In practice, I’ve found they’re complementary: I use Comet to discover and synthesize what’s happening out in the world, and Cowork to turn my own messy archives, saved posts, and event lists into structured assets and outreach that actually move projects forward.

The Good, The Bad, and The Ugly

The Good

It actually works: For file‑based knowledge work, Cowork delivers on the promise. Multi‑step research, synthesis, and document generation tasks that would take hours happen while you're in meetings.

Architecture is serious: The VM isolation and sandboxing aren't marketing fluff. Technical users confirm it genuinely can't access unmounted folders, which is the right foundation for an agent with file permissions.

Developer‑Grade Power for Non‑Developers: The UX makes Claude Code's capabilities accessible to marketers, PMs, and founders who don't live in terminals.

The Bad

It eats tokens for breakfast: A single session can burn 200K+ tokens. Running this weekly on a Pro plan ($20/month) is feasible; daily use requires Max ($100–$200/month).

Platform limited: Mac‑only for now. Windows is "planned," which excludes most enterprise users.

Stability issues: Users report workspace startup failures, flaky browser automation, and occasional connector timeouts. It's research preview quality, not production‑ready.

The Ugly

Data loss is real: The infamous "11GB deleted" incident wasn't a hallucination. When Cowork deletes files, there's no Trash recovery - it's gone from the mounted folder. The community consensus: never point it at original files, only copies in dedicated workspaces.

Security is unsolved: Prompt injection vulnerabilities exist. A responsibly disclosed bug showed how hidden instructions in documents could exfiltrate local files. The sandbox helps, but the combination of internet access, file access, and powerful tools creates attack surfaces that aren't fully mitigated.

Human factor risk: The UI is friendly enough that non‑technical users might approve destructive actions they don't understand. One wrong "yes" on a cleanup plan can vaporize a project folder.

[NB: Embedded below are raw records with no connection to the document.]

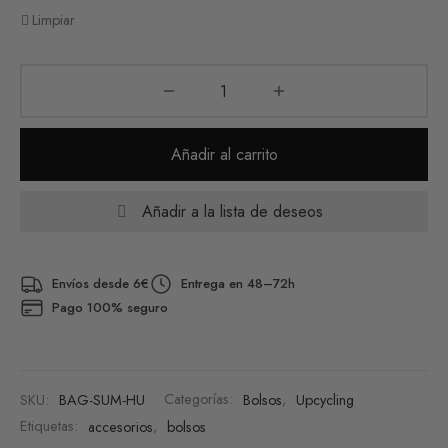
Limpiar
Añadir al carrito
Añadir a la lista de deseos
Envíos desde 6€
Entrega en 48–72h
Pago 100% seguro
SKU:
BAG-SUM-HU
Categorías:
Bolsos
,
Upcycling
Etiquetas:
accesorios
,
bolsos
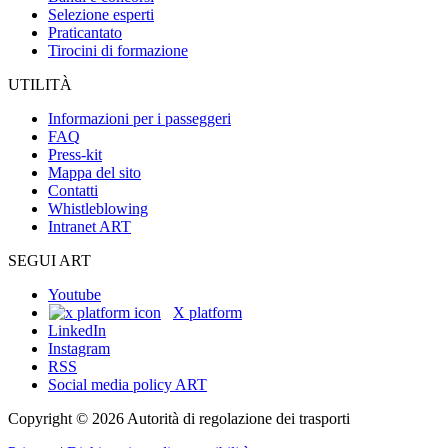
Selezione esperti
Praticantato
Tirocini di formazione
UTILITÀ
Informazioni per i passeggeri
FAQ
Press-kit
Mappa del sito
Contatti
Whistleblowing
Intranet ART
SEGUI ART
Youtube
X platform
LinkedIn
Instagram
RSS
Social media policy ART
Copyright © 2026 Autorità di regolazione dei trasporti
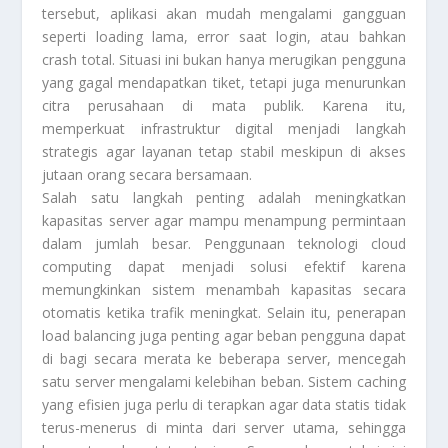
tersebut, aplikasi akan mudah mengalami gangguan
seperti loading lama, error saat login, atau bahkan
crash total. Situasi ini bukan hanya merugikan pengguna
yang gagal mendapatkan tiket, tetapi juga menurunkan
citra perusahaan di mata publik. Karena itu,
memperkuat infrastruktur digital menjadi langkah
strategis agar layanan tetap stabil meskipun di akses
jutaan orang secara bersamaan.
Salah satu langkah penting adalah meningkatkan
kapasitas server agar mampu menampung permintaan
dalam jumlah besar. Penggunaan teknologi cloud
computing dapat menjadi solusi efektif karena
memungkinkan sistem menambah kapasitas secara
otomatis ketika trafik meningkat. Selain itu, penerapan
load balancing juga penting agar beban pengguna dapat
di bagi secara merata ke beberapa server, mencegah
satu server mengalami kelebihan beban. Sistem caching
yang efisien juga perlu di terapkan agar data statis tidak
terus-menerus di minta dari server utama, sehingga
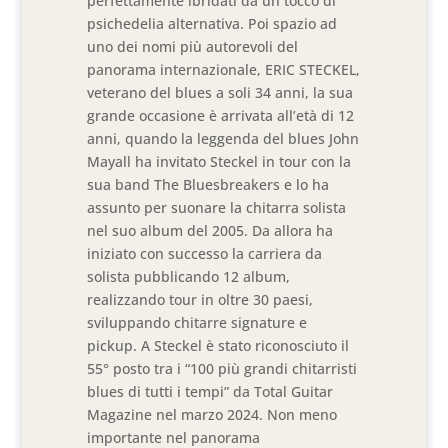
perfettamente ibridati da un tocco di
psichedelia alternativa. Poi spazio ad
uno dei nomi più autorevoli del
panorama internazionale, ERIC STECKEL,
veterano del blues a soli 34 anni, la sua
grande occasione è arrivata all’età di 12
anni, quando la leggenda del blues John
Mayall ha invitato Steckel in tour con la
sua band The Bluesbreakers e lo ha
assunto per suonare la chitarra solista
nel suo album del 2005. Da allora ha
iniziato con successo la carriera da
solista pubblicando 12 album,
realizzando tour in oltre 30 paesi,
sviluppando chitarre signature e
pickup. A Steckel è stato riconosciuto il
55° posto tra i “100 più grandi chitarristi
blues di tutti i tempi” da Total Guitar
Magazine nel marzo 2024. Non meno
importante nel panorama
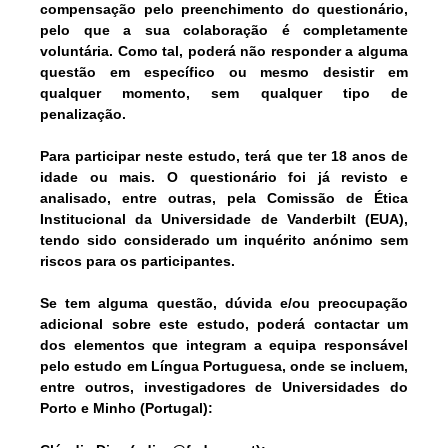
compensação pelo preenchimento do questionário,
pelo que
a sua colaboração é completamente
voluntária
. Como tal,
poderá não responder a alguma
questão em específico ou mesmo desistir em
qualquer momento
, sem qualquer tipo de
penalização.
Para participar neste estudo, terá que ter 18 anos de
idade ou mais.
O questionário foi já revisto e
analisado, entre outras, pela Comissão de Ética
Institucional da Universidade de Vanderbilt (EUA),
tendo sido considerado um inquérito anónimo sem
riscos para os participantes.
Se tem alguma
questão, dúvida e/ou preocupação
adicional sobre este estudo
, poderá contactar um
dos elementos que integram
a equipa responsável
pelo estudo em Língua Portuguesa
, onde se incluem,
entre outros, investigadores de Universidades do
Porto e Minho (Portugal):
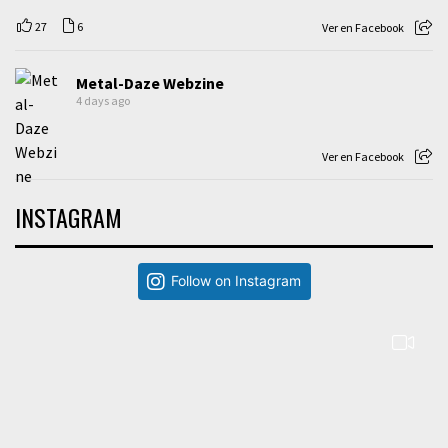
27
6
Ver en Facebook
Metal-Daze Webzine
4 days ago
Ver en Facebook
INSTAGRAM
Follow on Instagram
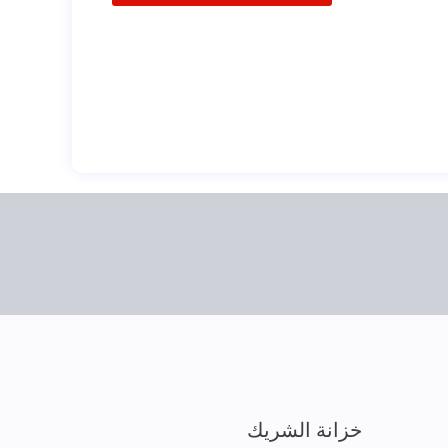
خزانة الشريك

End note: The Agent era is here, but keep your guard up

Claude Cowork is the clearest signal yet that AI agents are moving from demos to daily work. For content marketers, competitive researchers, and founders, it compresses days of manual labor into hours of autonomous execution. The playbook is simple: copy, don't point; read, don't write; approve, don't assume.

Start with isolated folders, read‑only connectors, and tasks you can afford to lose. Think of Cowork as a brilliant intern who needs training wheels, not a fire‑and‑forget autopilot.

The infrastructure is sound. The use cases are real. The economics are... pricey. But if you're strategic about what you automate and paranoid about what you expose, Cowork can be the force multiplier that justifies its token appetite.

Welcome to the era of digital coworkers. Choose your projects wisely, back up your data religiously, and keep the human in the loop.